Из-за стола навстречу вошедшим поднялся молоденький мужчина среднего роста, худощавый, но крепкий в кости, хорошего стройного телосложения, с темными волосами. Лицом — скорее округлым, чем вытянутым, — он не походил на европейца, хотя черты имел совсем не экзотические, а русские — почти рязанские. Только смуглость кожи да глаза — темные, быстрые, жаркие — выдавали в нем восточного человека.
— Моя свояченица Агриппина Фотиевна и ее дочь Александра, Саша, — отрекомендовала Клёпа родственниц, вошедших за горничной. И повернувшись к чужестранцу, который сидел за столом, назвала и его: — Павел Емельянович Диляков, багдадский коммерсант с русскими корнями. Прошу любить.
Гости расшаркались по этикету, бегло осматривая друг друга.
— Да, в детстве и в юности живали и мы в городе, — складывая перчатки в сумочку, затарахтела Агриппина Фотиевна. — А нынче располагаем имением, на вольных ветрах живем. Но в город тянет, — она мило улыбнулась, словно стеснялась такой слабости, — так что при случае привозим родственникам на угощение всякой сельской снеди. Правда, Клёпа?
Не успела Клёпа ввернуть словечко, как Агриппина Фотиевна продолжила:
— Но наш Александровск — не Багдад, конечно. Скажите, это очень большой город? Наверное, в нем легко заблудиться?
— Большой очен, — мягким баритоном ответил Павел Емельянович, действительно, странно произнося русские слова. — Мы тоже ест дом и живет на центр, река Тигр. Мы не блудится.
— Ну тогда расскажите, как вам это удается... Кстати, интересное у вас имя.
— Русский имя, — улыбнулся заморский гость.

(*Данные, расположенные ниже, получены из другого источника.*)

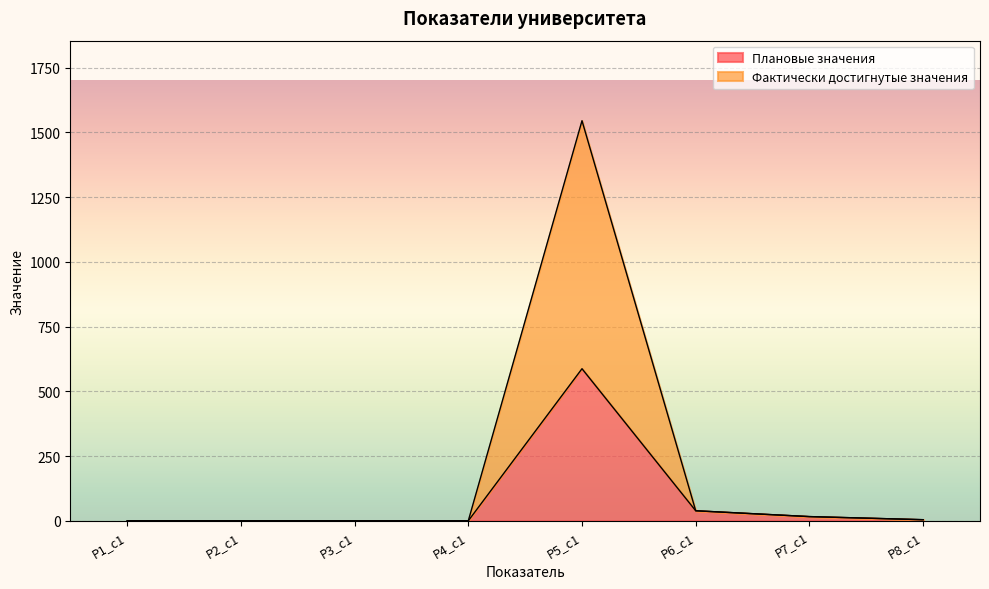

True or false: Фактически достигнутые значения has a value of 0.0 at Р4_с1.

True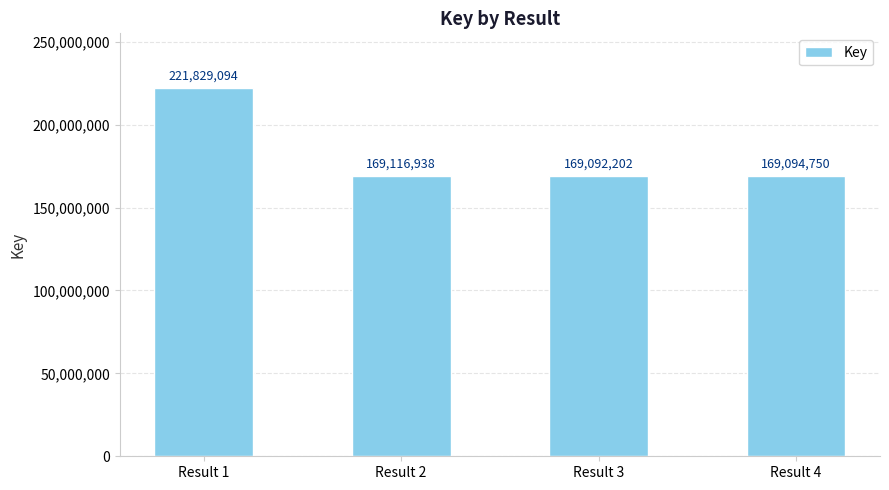

What is the sum of all values?

729132984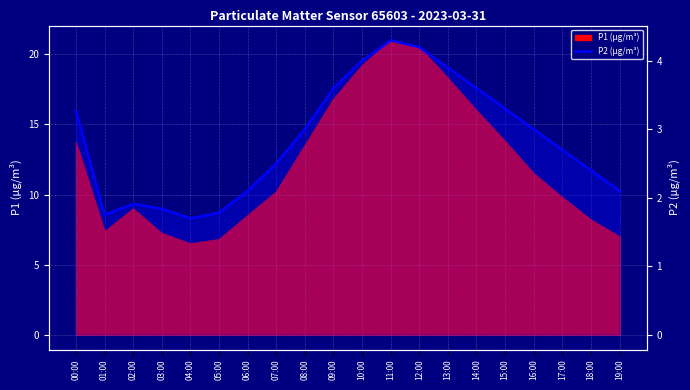

Which has a higher value, 01:00 or 11:00?

11:00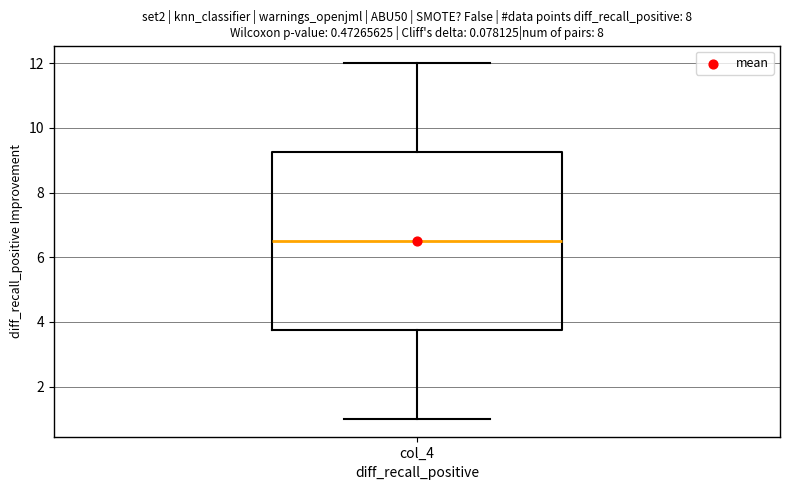

Transcribe this box plot: give where the median line is, the range the box spans, and where the two whiskers end, as read against the y-axis. The values are not printed on the chart, so give them approximately, as read against the axis.

median 6.6, box 3.8 to 9.2, whiskers 1.0 to 12.0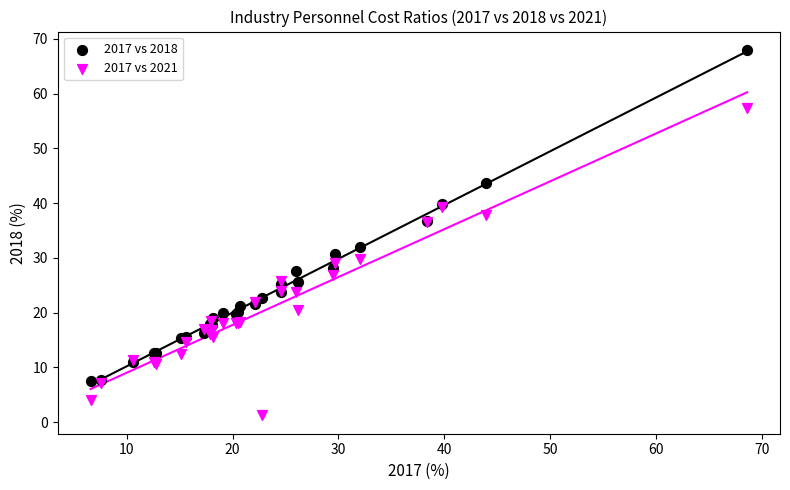

Which series contains the lowest Y value?

2017 vs 2021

— Так вы совсем-совсем русский?
— Душа — русский! — подняв руку, воскликнул Павел Емельянович. — А так... мало-мало русский.
— Кто же живет в Багдаде? И кто вы, если говорить о много-много?
— Араб живет Багдад, ислам такой. Мы — не араб. Ур Халдейский, Ассирия — это наш большой и умный древность.
В таком духе разговор продолжался еще долго. И обоим говорившим он нравился, потому что позволял Павлу Емельяновичу и Александре строить друг другу глазки. Нет, они делали это не из кокетства, это была их искренняя потребность, им ничего другого не хотелось — только рассматривать друг друга. Просто молодых тянет к молодым. Когда начали накрывать на стол, Павел Емельянович и Саша отошли к окну, и стало видно, как они подходят друг другу — стройные, статные, даже немного сходные формой лица и азиатским типом фигур.
Они о чем-то говорили, сверкая лучистыми глазами. Александра все время смущалась и наклоняла голову вниз, а чужестранец не сводил с нее горящего взгляда и всячески пытался разглядеть ее улыбку. Видно было, что молодые нравились друг другу.
После обеда Агриппина Фотиевна заторопилась.
— Хорошо у вас, однако нам пора, пора! Александра, собирайся домой.
— Домой? — испуганно округлила глаза Александра.